In 2023 Burnham published two volumes of her ABC Mystery Series: “Missing Teacher,” and the sequel, “Turkish Tango.”

== Biography ==
In 1977 she became a lecturer in the English department of the University of Texas at El Paso (UTEP).

Burnham, as president and founder of the El Paso chapter of the National Organization for Women (NOW) was part of the founding group of women who in 1977 created the first shelter for women facing domestic abuse in El Paso. Burnham was working as the board president of the Transition Living Center at the time and stated that there was a need in El Paso to provide shelter and resources for women facing domestic violence. She was also involved with supporting the Equal Rights Amendment (ERA).
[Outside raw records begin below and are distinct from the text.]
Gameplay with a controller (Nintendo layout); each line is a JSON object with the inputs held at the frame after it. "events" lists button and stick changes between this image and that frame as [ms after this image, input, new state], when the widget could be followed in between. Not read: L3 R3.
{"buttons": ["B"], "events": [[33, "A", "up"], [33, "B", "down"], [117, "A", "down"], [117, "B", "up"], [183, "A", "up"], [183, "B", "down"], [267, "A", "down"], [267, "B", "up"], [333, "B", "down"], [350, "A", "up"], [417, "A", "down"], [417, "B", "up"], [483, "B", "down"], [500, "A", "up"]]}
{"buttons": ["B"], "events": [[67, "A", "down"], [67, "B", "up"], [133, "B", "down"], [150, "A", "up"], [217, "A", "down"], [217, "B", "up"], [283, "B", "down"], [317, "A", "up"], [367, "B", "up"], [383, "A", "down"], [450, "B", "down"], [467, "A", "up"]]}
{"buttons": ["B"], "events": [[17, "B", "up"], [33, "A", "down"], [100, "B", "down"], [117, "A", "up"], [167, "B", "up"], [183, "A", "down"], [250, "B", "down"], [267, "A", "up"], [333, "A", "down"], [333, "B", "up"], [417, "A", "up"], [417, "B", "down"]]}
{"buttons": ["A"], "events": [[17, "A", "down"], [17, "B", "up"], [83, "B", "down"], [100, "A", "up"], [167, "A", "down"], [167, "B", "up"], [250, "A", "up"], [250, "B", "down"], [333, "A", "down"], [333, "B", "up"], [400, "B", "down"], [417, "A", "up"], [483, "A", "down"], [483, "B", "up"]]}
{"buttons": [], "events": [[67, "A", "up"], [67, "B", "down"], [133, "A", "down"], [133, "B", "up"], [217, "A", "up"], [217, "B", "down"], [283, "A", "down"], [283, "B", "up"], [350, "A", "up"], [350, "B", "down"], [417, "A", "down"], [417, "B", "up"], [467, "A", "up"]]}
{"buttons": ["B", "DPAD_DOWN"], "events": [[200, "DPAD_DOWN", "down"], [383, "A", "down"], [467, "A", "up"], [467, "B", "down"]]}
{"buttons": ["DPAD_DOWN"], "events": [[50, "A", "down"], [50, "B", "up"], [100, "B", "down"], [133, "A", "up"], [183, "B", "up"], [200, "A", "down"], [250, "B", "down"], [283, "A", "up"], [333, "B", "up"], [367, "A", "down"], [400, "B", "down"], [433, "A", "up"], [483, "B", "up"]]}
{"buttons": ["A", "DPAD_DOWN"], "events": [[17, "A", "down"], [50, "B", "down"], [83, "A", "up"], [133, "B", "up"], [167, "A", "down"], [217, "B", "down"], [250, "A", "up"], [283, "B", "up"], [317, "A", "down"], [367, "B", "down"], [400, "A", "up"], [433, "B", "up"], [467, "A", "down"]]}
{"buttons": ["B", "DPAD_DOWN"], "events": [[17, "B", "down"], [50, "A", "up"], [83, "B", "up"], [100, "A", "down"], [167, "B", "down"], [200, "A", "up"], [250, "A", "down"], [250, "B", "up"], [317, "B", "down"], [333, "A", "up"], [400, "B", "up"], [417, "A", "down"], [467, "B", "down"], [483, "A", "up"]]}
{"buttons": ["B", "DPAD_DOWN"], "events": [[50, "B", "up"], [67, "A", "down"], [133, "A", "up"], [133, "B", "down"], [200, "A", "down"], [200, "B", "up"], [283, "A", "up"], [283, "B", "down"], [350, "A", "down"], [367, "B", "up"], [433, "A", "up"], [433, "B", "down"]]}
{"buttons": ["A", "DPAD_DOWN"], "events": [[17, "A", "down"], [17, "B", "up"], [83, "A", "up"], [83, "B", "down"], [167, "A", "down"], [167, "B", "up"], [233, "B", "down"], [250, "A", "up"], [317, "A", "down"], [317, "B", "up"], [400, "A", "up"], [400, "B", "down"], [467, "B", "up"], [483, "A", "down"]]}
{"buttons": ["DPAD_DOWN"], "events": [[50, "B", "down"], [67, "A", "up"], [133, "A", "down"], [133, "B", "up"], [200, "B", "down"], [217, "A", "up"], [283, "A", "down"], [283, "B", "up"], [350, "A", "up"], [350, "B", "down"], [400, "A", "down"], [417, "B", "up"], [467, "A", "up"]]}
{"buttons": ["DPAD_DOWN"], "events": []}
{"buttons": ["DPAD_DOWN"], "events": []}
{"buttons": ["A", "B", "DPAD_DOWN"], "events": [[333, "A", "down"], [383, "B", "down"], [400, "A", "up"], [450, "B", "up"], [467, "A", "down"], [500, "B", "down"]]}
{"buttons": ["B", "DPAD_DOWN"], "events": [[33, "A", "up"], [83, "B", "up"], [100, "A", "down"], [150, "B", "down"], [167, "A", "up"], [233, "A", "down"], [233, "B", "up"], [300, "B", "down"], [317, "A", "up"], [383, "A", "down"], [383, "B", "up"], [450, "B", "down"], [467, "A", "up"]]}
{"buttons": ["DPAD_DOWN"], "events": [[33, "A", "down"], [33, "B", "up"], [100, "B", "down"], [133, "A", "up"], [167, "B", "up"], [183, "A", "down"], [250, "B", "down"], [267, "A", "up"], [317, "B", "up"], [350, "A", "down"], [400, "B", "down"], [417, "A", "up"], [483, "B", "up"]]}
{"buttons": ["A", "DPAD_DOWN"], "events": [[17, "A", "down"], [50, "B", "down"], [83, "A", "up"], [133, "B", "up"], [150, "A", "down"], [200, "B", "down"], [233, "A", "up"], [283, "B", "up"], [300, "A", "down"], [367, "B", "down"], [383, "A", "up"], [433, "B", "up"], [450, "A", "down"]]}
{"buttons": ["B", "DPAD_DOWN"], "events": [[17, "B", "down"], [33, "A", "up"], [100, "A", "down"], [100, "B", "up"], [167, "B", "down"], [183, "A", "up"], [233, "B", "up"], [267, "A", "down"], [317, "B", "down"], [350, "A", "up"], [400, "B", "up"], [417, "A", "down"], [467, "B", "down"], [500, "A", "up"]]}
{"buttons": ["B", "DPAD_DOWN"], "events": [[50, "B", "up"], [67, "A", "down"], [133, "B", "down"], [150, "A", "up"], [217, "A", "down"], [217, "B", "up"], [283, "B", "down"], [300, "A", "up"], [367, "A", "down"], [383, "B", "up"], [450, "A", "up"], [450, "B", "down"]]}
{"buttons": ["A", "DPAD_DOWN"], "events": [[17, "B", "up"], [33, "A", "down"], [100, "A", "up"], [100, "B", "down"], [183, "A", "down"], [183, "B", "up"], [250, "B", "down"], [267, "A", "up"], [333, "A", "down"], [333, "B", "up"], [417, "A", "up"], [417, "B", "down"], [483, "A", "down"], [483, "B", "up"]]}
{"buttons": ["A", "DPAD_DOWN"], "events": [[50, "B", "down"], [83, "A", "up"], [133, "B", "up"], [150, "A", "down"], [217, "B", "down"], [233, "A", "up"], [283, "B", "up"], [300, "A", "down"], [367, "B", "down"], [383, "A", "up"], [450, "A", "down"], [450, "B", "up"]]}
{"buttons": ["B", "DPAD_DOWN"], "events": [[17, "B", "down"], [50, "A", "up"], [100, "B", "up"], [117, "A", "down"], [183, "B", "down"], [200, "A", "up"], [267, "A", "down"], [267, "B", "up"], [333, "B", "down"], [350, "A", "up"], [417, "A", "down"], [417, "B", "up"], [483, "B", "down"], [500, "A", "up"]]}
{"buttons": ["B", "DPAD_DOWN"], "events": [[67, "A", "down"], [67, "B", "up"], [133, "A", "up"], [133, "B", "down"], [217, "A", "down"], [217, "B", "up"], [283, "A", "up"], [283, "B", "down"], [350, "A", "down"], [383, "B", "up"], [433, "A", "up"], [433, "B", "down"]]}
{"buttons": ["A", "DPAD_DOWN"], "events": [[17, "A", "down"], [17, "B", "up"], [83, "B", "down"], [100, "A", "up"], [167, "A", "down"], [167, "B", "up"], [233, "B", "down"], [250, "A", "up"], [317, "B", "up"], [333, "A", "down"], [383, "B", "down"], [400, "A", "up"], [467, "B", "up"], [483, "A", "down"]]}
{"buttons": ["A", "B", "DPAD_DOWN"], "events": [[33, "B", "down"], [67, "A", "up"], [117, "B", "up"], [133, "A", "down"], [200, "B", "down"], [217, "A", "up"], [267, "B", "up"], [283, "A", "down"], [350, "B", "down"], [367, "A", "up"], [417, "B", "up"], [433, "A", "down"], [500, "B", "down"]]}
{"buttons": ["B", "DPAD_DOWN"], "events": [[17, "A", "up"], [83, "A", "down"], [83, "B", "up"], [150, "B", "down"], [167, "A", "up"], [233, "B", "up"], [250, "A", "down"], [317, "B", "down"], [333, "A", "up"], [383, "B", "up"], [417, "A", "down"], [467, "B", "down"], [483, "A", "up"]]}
In 1984, as director of the School for Educational Enrichment (SEE), Burnham received a grant for $200,000 from the Texas Department of Community Affairs to help 163 laid-off workers find new jobs in El Paso. In 1998, SEE opened the first charter school in El Paso, the Burnham Wood Charter School, headed by Burnham. SEE helped students with learning disabilities and behavioral problems. Burnham also worked with at-risk young adults through the Upper Rio Grande Private Industry Council.

In 2015 Burnham retired as superintendent of the charter schools she founded.

Burnham was inducted into the El Paso Women's Hall of Fame in 1993.